• _Given entries_
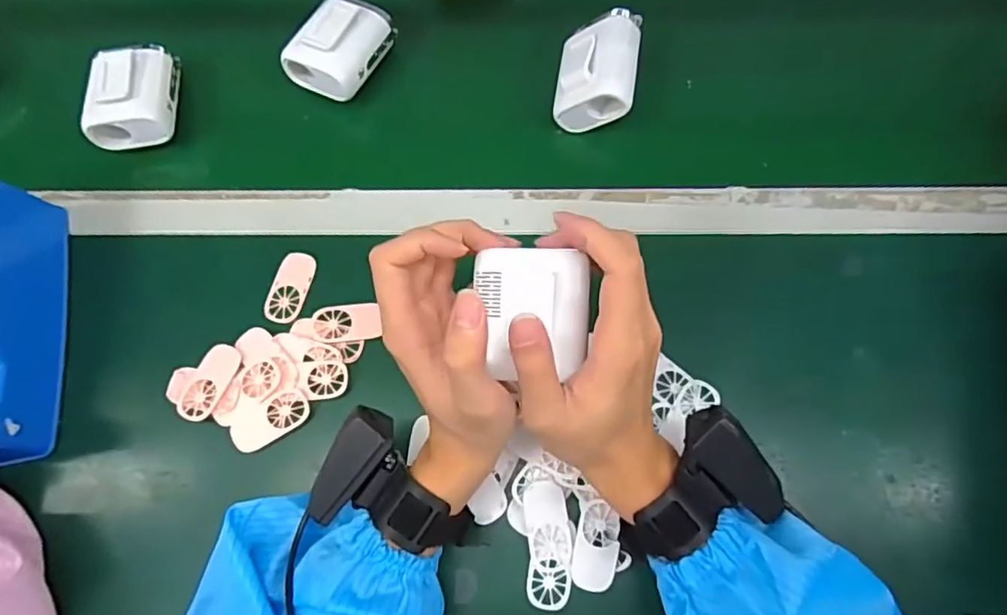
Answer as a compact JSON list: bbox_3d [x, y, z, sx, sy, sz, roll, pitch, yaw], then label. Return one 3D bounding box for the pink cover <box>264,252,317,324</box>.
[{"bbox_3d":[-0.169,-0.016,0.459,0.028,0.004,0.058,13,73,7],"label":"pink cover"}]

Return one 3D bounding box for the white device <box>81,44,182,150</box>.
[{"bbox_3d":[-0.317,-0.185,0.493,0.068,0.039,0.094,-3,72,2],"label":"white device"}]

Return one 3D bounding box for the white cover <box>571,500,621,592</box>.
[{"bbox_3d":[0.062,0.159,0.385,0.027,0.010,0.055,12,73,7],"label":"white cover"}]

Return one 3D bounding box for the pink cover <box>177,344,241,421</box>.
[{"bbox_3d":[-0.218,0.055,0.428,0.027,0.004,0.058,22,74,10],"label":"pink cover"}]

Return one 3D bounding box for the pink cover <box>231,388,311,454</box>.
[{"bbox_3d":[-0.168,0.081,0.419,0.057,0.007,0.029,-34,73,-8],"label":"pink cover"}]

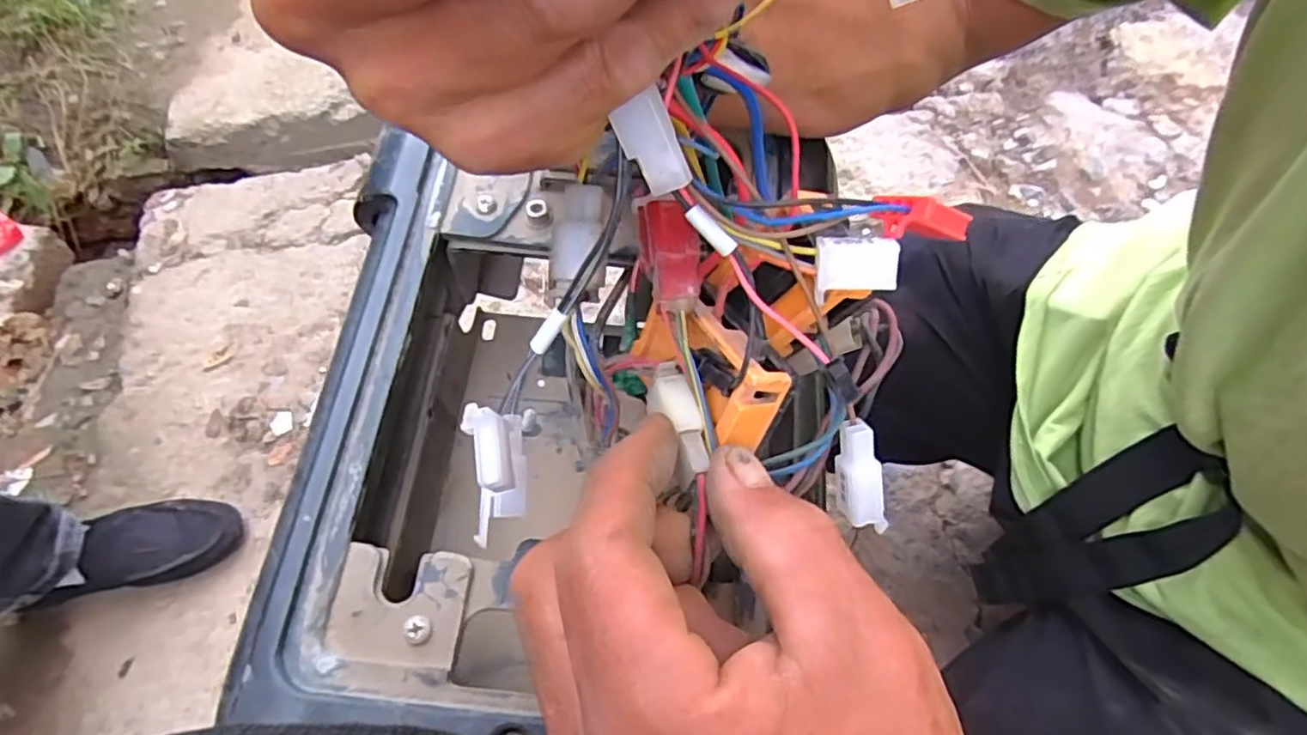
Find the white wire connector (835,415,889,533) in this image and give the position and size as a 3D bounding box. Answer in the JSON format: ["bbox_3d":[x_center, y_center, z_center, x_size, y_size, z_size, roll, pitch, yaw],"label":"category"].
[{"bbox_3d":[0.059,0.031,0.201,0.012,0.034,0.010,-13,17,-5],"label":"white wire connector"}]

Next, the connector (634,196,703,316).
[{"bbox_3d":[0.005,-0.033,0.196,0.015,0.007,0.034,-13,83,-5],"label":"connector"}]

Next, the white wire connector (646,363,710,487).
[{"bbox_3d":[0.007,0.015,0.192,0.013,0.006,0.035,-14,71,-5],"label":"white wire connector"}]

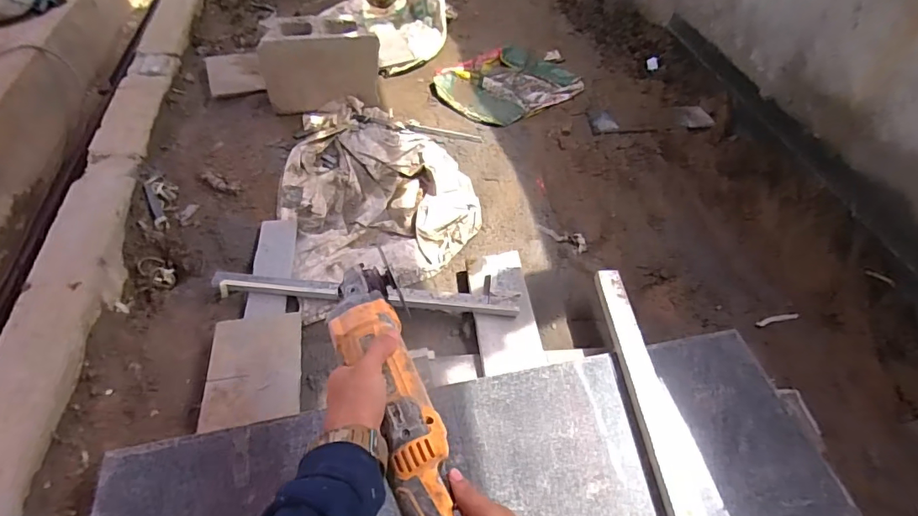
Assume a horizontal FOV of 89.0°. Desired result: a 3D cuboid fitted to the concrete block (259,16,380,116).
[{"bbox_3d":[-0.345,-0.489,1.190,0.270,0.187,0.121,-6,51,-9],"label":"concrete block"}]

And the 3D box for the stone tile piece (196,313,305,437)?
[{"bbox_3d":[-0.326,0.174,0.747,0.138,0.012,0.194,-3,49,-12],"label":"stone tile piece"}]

• _What is needed_
Omit the pictures and output all of the other material exactly.

• _Your solution_
Answer as a compact JSON list: bbox_3d [x, y, z, sx, sy, sz, roll, pitch, yaw], then label. Return one 3D bounding box for the pink cover <box>264,252,317,324</box>.
[{"bbox_3d":[-0.169,-0.016,0.459,0.028,0.004,0.058,13,73,7],"label":"pink cover"}]

Return one 3D bounding box for the white device <box>81,44,182,150</box>.
[{"bbox_3d":[-0.317,-0.185,0.493,0.068,0.039,0.094,-3,72,2],"label":"white device"}]

Return one 3D bounding box for the white cover <box>571,500,621,592</box>.
[{"bbox_3d":[0.062,0.159,0.385,0.027,0.010,0.055,12,73,7],"label":"white cover"}]

Return one 3D bounding box for the pink cover <box>177,344,241,421</box>.
[{"bbox_3d":[-0.218,0.055,0.428,0.027,0.004,0.058,22,74,10],"label":"pink cover"}]

Return one 3D bounding box for the pink cover <box>231,388,311,454</box>.
[{"bbox_3d":[-0.168,0.081,0.419,0.057,0.007,0.029,-34,73,-8],"label":"pink cover"}]

Find the white wire connector (835,415,889,533) in this image and give the position and size as a 3D bounding box. Answer in the JSON format: ["bbox_3d":[x_center, y_center, z_center, x_size, y_size, z_size, roll, pitch, yaw],"label":"category"].
[{"bbox_3d":[0.059,0.031,0.201,0.012,0.034,0.010,-13,17,-5],"label":"white wire connector"}]

Next, the connector (634,196,703,316).
[{"bbox_3d":[0.005,-0.033,0.196,0.015,0.007,0.034,-13,83,-5],"label":"connector"}]

Next, the white wire connector (646,363,710,487).
[{"bbox_3d":[0.007,0.015,0.192,0.013,0.006,0.035,-14,71,-5],"label":"white wire connector"}]

Assume a horizontal FOV of 89.0°. Desired result: a 3D cuboid fitted to the concrete block (259,16,380,116).
[{"bbox_3d":[-0.345,-0.489,1.190,0.270,0.187,0.121,-6,51,-9],"label":"concrete block"}]

And the 3D box for the stone tile piece (196,313,305,437)?
[{"bbox_3d":[-0.326,0.174,0.747,0.138,0.012,0.194,-3,49,-12],"label":"stone tile piece"}]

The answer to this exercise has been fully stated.